While Sfar could not be reached for comment about the Charlie Hebdo cartoon that was posted on Instagram about the November 13 terrorist attacks, the message was seen by many as being hopeful at a time when hope might be in short supply. The January Charlie Hebdo attack resulted in the global community rallying around the City of Lights, and there was also a unity march following the attack.

Currently, it is believed that the November 13 attacks in Paris have led to 129 deaths and 352 injuries, and these numbers are expected to climb as time goes on. Sfar’s proposed hashtag, which was also posted in the Charlie Hebdo cartoon as #ParisIsAboutLife, was also making the rounds in social media.

Charlie Hebdo Cartoonist Asks Social Media To Not #Pray For Paris
(Image Courtesy Of Tobias Theiler)

Coincidentally, a former Charlie Hebdo writer and emergency room doctor Patrick Pelloux was one of the first on scene, responding to the tragedy. Pelloux spent the night of November 13 working with Parisian emergency services and said that while anxiety did plague him, he had no intention of stopping his work.

“Do not change and do not give in to fear, even if it is hard and terrible,” the former Charlie Hebdo writer told the French newspaper l’Express, according to Time. “I understand that feeling well. I am wracked by anxiety. But I prefer to return to make myself useful.”

Meanwhile, Charlie Hebdo cartoonist Sfar prefers to remind people that the individuals he refers to as “Lovers of Death” will never succeed. According to the World Post, a combined publication between Huffington Post and Berggruen Institute, Sfar said via his Instagram page, “For centuries lovers of death have tried to make us lose life’s flavor. They never succeed.”

While Sfar’s Charlie Hebdo image might be seen by some as atheistic in nature, others believe there are deeper messages at play. Shortly after the image regarding the #PrayForParis hashtag was posted, Sfar posted another cartoon that read, “Instead of dividing us, you have reminded us of everything that is precious: our way of life.”

One on social media had high praise for Sfar’s message and for the modified hashtag.

Paris has been on a state of alert since the Charlie Hebdo attack in January, and yet Bloomberg Business reported some dismay that there was still no defense of the city prior to the attacks. Louis Caprioli, the ex-head of DST, France’s former anti-terrorism unit, noted that the terrorists had to have been familiar with how the city of 2.2 million operated, particularly on a Friday night.

“These people knew our habits,” he said. “They knew these streets would be busy on a Friday night. There is no way to provide total protection.”

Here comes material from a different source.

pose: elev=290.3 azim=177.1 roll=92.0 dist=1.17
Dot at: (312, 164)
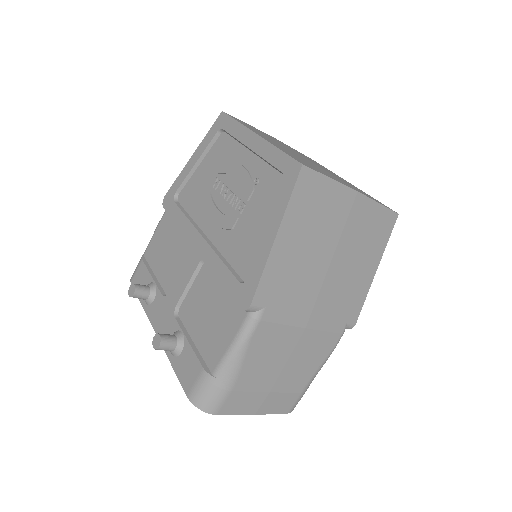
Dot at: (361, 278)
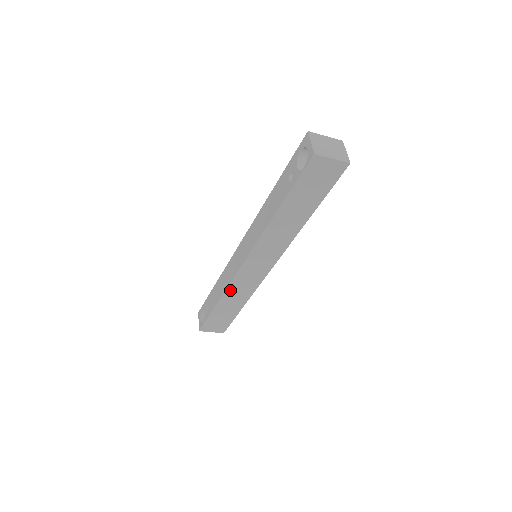
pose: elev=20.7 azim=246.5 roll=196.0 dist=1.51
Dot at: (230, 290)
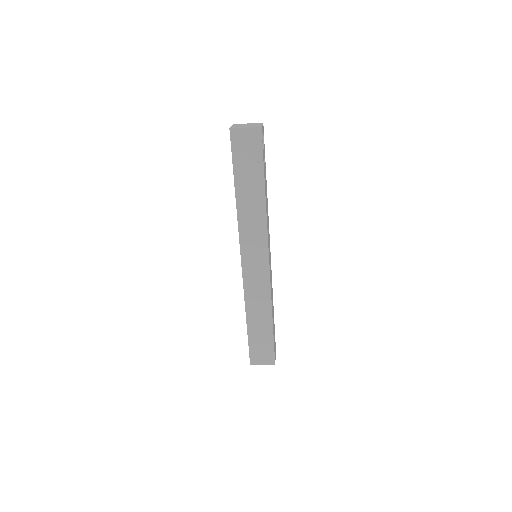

After Friday’s attacks, France is deploying another 1,000 military personnel to reinforce the 30,000 soldiers that have been deployed to different sensitive sites throughout the immediate vicinity of Paris. Another 230 personnel have been left to the discretion of the local authorities.

As the lights dimmed in Paris Friday night, Charlie Hebdo is continuing to churn out its satirical cartoons and remind the world why terrorism will never win.

“Those who love. Those who love life. In the end, it is always they who win,” Charlie Hebdo cartoonist Sfar said via another of his cartoons, according to International Business Times.